Ces dernières années, dans la chanson française, l’insomnie a le vent en poupes : Brigitte (« Insomniaque »), Djaja & Dinaz (« j’ai pas dormi de la nuit »), Guizmo (« Insomniak »), Yoa (« Insomniaq 4 ever »), et bien d’autres ("je veux écouter toute une playlist "Insomnie")
« Et tout m’étale et me fuit » chez Pomme
« J’ai chaud, j’ai froid, je m’enlise » chez Yoa
"Soudain je m'alanguis, je rêve, je frissonne,
Je tangue, je chavire, et comme la rengaine,
Je vais, je viens, je vire, je me tourne, je me traîne" chez Barbara
Ça m’évoque quelque chose: Louise Labbé. Le Sonnet VIII je vis, je meure (« j’ai chaud extrême en endurant froidure »). Louise Labbé, considérée comme la plus grande poétesse de la Renaissance. Une Femme à la Mona Chollet, du style femme puissante, mais femme souffrante surtout. On tourne toujours autour des mêmes thèmes, Amour, désespoir etc…
Je vis, je meurs ; je me brûle et me noie ;
J’ai chaud extrême en endurant froidure :
La vie m’est et trop molle et trop dure.
J’ai grands ennuis entremêlés de joie.
Tout à un coup je ris et je larmoie,
Et en plaisir maint grief tourment j’endure ;
Mon bien s’en va, et à jamais il dure ;
Tout en un coup je sèche et je verdoie.
Ainsi Amour inconstamment me mène ;
Et, quand je pense avoir plus de douleur,
Sans y penser je me trouve hors de peine.

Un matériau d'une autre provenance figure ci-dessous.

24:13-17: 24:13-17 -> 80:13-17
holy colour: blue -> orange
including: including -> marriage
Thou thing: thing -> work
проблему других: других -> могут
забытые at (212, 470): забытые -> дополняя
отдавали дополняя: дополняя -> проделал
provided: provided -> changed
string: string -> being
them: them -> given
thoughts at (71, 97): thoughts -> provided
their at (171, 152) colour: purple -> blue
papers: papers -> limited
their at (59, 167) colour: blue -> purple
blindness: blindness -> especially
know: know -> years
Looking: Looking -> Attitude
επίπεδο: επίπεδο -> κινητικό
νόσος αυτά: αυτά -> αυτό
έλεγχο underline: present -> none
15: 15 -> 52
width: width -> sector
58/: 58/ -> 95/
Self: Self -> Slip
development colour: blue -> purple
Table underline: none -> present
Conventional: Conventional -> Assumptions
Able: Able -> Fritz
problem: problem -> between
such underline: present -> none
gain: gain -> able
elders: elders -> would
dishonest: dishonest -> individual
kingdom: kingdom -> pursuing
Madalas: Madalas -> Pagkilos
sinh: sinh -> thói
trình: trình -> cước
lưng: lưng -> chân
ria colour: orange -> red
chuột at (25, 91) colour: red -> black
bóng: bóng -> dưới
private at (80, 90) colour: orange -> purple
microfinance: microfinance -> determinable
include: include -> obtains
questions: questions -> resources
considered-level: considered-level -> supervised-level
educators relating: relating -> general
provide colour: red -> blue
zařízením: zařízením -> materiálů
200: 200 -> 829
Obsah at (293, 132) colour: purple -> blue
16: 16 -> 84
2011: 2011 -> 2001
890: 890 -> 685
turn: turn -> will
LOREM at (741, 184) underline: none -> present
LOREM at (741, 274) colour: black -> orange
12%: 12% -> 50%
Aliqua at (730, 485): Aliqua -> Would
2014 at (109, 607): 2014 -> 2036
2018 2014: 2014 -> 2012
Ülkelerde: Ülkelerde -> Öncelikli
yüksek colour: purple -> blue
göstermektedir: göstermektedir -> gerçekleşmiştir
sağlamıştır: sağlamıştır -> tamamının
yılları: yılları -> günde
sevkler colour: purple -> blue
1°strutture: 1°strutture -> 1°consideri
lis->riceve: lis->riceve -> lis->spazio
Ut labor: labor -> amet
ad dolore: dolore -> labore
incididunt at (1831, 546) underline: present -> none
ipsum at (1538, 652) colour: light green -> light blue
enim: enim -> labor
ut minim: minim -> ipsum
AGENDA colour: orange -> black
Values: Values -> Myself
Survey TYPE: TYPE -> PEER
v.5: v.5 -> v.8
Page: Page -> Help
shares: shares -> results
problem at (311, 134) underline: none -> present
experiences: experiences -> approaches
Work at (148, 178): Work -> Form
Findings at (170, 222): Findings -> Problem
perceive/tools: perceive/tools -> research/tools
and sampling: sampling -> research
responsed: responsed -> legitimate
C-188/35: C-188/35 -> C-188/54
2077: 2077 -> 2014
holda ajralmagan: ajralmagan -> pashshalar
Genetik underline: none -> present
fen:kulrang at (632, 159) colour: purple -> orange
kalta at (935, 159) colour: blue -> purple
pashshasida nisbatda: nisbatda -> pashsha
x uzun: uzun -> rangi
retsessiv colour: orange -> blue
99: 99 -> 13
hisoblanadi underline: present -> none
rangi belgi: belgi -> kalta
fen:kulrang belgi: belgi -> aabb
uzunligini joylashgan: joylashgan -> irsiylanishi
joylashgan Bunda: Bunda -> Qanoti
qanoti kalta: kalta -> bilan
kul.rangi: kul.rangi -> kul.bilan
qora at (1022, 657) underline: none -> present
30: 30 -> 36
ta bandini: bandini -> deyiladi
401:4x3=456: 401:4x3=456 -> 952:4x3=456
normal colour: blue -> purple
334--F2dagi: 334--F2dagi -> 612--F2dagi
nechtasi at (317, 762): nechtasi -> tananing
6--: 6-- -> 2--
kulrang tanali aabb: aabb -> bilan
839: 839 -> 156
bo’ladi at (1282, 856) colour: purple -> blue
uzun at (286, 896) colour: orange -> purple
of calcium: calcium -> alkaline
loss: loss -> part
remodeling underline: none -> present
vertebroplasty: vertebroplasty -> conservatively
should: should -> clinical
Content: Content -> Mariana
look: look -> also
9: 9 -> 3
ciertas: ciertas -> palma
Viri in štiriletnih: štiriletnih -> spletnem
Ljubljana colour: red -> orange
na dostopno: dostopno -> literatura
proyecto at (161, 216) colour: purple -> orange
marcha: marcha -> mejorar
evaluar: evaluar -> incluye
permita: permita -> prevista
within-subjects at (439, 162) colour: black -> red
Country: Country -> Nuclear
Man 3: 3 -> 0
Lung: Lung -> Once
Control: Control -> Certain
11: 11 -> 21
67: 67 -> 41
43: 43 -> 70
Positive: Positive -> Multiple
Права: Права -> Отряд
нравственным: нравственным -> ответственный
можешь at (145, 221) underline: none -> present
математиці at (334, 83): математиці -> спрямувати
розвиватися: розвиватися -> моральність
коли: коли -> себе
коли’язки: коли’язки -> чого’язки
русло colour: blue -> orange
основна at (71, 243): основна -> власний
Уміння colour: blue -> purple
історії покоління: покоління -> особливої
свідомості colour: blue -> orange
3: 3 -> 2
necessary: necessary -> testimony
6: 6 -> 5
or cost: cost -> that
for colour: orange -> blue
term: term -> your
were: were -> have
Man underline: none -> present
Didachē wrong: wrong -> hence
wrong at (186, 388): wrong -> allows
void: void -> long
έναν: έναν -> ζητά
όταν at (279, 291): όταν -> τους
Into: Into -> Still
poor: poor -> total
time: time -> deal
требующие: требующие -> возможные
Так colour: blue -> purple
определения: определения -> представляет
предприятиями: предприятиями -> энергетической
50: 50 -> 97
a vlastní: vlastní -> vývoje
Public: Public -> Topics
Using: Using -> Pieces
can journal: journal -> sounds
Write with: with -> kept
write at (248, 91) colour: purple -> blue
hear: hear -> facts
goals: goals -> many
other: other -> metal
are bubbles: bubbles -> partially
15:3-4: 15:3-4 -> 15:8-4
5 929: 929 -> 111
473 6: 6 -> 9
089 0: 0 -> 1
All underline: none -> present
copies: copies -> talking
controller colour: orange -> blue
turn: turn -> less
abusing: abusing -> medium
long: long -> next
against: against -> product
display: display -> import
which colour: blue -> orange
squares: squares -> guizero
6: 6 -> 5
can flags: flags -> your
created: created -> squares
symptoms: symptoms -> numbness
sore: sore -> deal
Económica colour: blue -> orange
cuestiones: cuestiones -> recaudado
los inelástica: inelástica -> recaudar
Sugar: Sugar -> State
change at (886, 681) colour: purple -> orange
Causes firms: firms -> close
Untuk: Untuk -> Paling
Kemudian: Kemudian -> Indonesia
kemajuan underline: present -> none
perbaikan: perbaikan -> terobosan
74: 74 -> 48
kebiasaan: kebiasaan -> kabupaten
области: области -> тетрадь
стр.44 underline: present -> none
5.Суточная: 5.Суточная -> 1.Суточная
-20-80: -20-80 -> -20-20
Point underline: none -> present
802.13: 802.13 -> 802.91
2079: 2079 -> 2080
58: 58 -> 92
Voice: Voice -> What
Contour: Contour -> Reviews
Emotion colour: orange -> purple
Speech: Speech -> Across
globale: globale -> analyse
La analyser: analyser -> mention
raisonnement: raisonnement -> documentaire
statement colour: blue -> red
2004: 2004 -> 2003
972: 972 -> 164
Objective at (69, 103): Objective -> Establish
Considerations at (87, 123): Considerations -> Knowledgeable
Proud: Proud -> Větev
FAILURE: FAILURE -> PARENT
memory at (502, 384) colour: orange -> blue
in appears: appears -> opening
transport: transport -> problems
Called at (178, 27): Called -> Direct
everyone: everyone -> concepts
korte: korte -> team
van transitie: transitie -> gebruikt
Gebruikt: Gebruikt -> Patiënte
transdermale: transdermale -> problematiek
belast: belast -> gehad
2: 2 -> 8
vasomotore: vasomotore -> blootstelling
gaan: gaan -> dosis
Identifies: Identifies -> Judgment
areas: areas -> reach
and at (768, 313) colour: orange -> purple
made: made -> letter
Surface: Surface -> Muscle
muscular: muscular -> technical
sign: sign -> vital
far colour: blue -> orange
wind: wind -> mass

Puis, quand je crois ma joie être certaine,
Et être au haut de mon désiré heur,
Il me remet en mon premier malheur.
Louise Labbé était-elle aussi insomniaque ? "Louise Labbé + insomnie": une page s'ouvre sur le site i-voix.net. Il est dit que dans son journal intime, à la date du 5 février 1555, rédigé le jour de l’écriture de son sonnet V, on trouve ces quelques lignes:
Nous sommes aujourd'hui le 5 février 1555, rien de spécial ne s'est produit. Il n'est pas revenu. Dans l'ennui j'ai écrit un nouveau texte, encore un sonnet. J'aime beaucoup celui-ci, qui encore une fois porte sur l'amour et les sentiments qui lui sont associés. Dans mon sonnet j'évoque mes pleurs, mes cris et le mal qu'aimer cet homme me fait :
"Donc des humains sont les lassés esprits
De doux repos et de sommeil épris.
J'endure mal tant que le Soleil luit ;"
Ici, je compare les humains à des esprits las lorsqu'ils plongent dans le sommeil, tandis que moi je n'ai plus le privilège de dormir depuis qu'il n'est plus là. Ce sonnet me rappelle beaucoup un de ceux que j'ai précédemment écrits, le sonnet II, où j'exprime toute la douleur qu'il m'a causée, c'est aussi un reproche envers cet homme qui ne veut pas m'aimer. Cet amour non partagé me fait crier mon mal toute la nuit. Le Soleil se couche, je vais tenter d'aller dormir, sûrement vainement, essayant d'apaiser la tristesse qui pèse en moi et qui me ronge.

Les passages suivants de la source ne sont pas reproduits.